§ **ЗАДАНИЕ A**: Каким годом в отрывке о Толстом датирована повесть «Записки сумасшедшего»?
§ **ЗАДАНИЕ B**: Перепечатайте из отрывка о Толстом всё, начиная со слов «Важно осознать различие, поскольку» и вплоть до слов «не всё произведение.».

§ **ИСХОДНЫЙ ОТРЫВОК**:
★ ★ ★ ★ ★ ★ ★

Глава XI ЛЕВ НИКОЛАЕВИЧ ТОЛСТОЙ 13 страница



Не вполне удавшейся попыткой создания художественной проповеди стала незаконченная повесть "Записки сумасшедшего" (1884), к замыслу которой писатель возвращался несколько раз, но в итоге оставил лишь начальный отрывок. Здесь он попытался вспомнить начальный момент тех своих внутренних движений, что привели его в итоге к новой вере.

"Записки сумасшедшего" интересны даже не сами по себе (художественный уровень невысок для Толстого, содержание можно угадать наперёд, поскольку схема уже известна), но — в сопоставлении с пушкинским «Странником», которое напрашивается само собою: настолько сходна фабульная основа повести и повествовательного стихотворения. Тот же изначальный страх перед чем-то неведомым, то же непонимание со стороны ближних и подозрения в сумасшествии, тот же исход в просветлённое состояние и бегство от прежней жизни. Некоторая «нереальность» символической ситуации у Пушкина и бытовое правдоподобие толстовского повествования не должны смущать, ибо в качестве различия для основного смысла несущественны. Существенно иное.

Толстовский герой ужасается открывшейся ему бессмысленности жизни. Пушкинский лирический герой страшится своей неготовности к Божиему суду. «Сумасшедший» Толстого своим усилием отыскивает выход — во всяком случае подвигает его к внутреннему изменению собственное душевное переживание. Само окончательное просветление происходит в нём, после отвержения Церкви. «Странник» Пушкина получает помощь свыше, от юноши-ангела, посланца Божия, свет  же, указанный ангелом, есть несомненно евангельский Божественный свет спасения во Христе.

Вот разница: православное мироощущение у Пушкина и отвлечённо-морализующая позиция Толстого.

Важно осознать различие, поскольку даны два разных понимания борьбы со злом в мире: спасение через смирение во Христе и гордыня морального самосовершенствования.

Где истина? Это уже выбор веры.

На повесть "Смерть Ивана Ильича" (1886), ещё один шедевр Толстого, можно смотреть так же, как и на многое у него: как на суровую правду реальности, отражённую в жестоких её формах. И кажется, что реальность эта никак и ничем не преображена, а просто взята без прикрас, "как она есть". Конечно, самообман так думать; но великое нужно мастерство, чтобы создать такую видимость. Толстой опять берёт привычную для себя схему: фальшь цивилизации искажает и калечит мир (и мip) человека. Писатель проповедует против  такой недолжной жизни. Для подтверждения можно процитировать едва ли не всё произведение.

Важнее иное. Толстой вновь прикоснулся к страшному для него (только ли для него одного?) понятию — к смерти. Но жизнь писатель отображает на основе собственного опыта, преломлённого творческой фантазией. На что опереться при описании смерти? Тут одно воображение творит из самого себя, без оглядки на опыт, которого и не может быть (человеку доступно рассказать, как он умирал, но как умер — невозможно). Насколько убедительным будет плод такой фантазии?

★ ★ ★ ★ ★ ★ ★

§ **ИЗВЛЕЧЁННЫЕ ЗАПИСИ**:
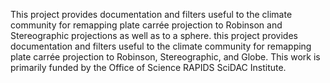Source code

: This project provides documentation and filters useful to the climate community for remapping plate carrée projection to Robinson and Stereographic projections as well as to a sphere.
this project provides documentation and filters useful to the climate community for remapping plate carrée projection to Robinson, Stereographic, and Globe.
This work is primarily funded by the Office of Science RAPIDS SciDAC Institute.
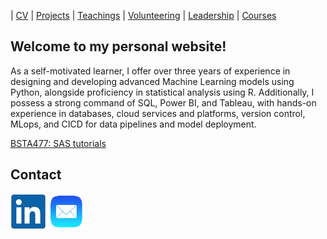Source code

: | [CV](cv.pdf) | [Projects](projects.md) | [Teachings](teachings.md) | [Volunteering](services.md) | [Leadership](leadership.md) | [Courses](courses.md)

## Welcome to my personal website!
  
As a self-motivated learner, I offer over three years of experience in designing and developing advanced Machine
Learning models using Python, alongside proficiency in statistical analysis using R. Additionally, I possess a strong command of
SQL, Power BI, and Tableau, with hands-on experience in databases, cloud services and platforms, version control, MLops, and CICD for data
pipelines and model deployment.

[BSTA477: SAS tutorials]()

## Contact
[![alt text](linkedin.png)](https://www.linkedin.com/ "LinkedIn")  [![alt text](email1.png)](mailto:amirhoseyn.saryazdi@gmail.com/ "Email") 

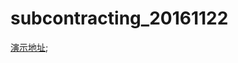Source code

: # subcontracting_20161122

[演示地址](https://zhipenglin.github.io/subcontracting_20161122/dist/index.html);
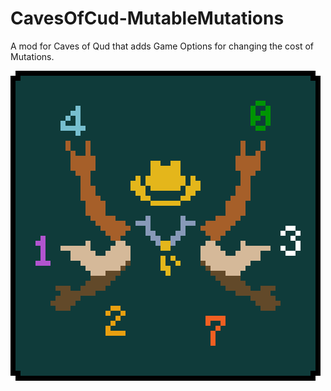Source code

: # CavesOfCud-MutableMutations
A mod for Caves of Qud that adds Game Options for changing the cost of Mutations.

![cover image](MutableMutations_Cover.png)
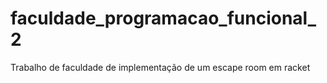 # faculdade_programacao_funcional_2
 Trabalho de faculdade de implementação de um escape room em racket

★ ★ ★ ★ ★ ★ ★

§ **РЕЗУЛЬТАТ A**: 1884 годом.

§ **РЕЗУЛЬТАТ B**:
Важно осознать различие, поскольку даны два разных понимания борьбы со злом в мире: спасение через смирение во Христе и гордыня морального самосовершенствования.

Где истина? Это уже выбор веры.

На повесть "Смерть Ивана Ильича" (1886), ещё один шедевр Толстого, можно смотреть так же, как и на многое у него: как на суровую правду реальности, отражённую в жестоких её формах. И кажется, что реальность эта никак и ничем не преображена, а просто взята без прикрас, "как она есть". Конечно, самообман так думать; но великое нужно мастерство, чтобы создать такую видимость. Толстой опять берёт привычную для себя схему: фальшь цивилизации искажает и калечит мир (и мip) человека. Писатель проповедует против  такой недолжной жизни. Для подтверждения можно процитировать едва ли не всё произведение.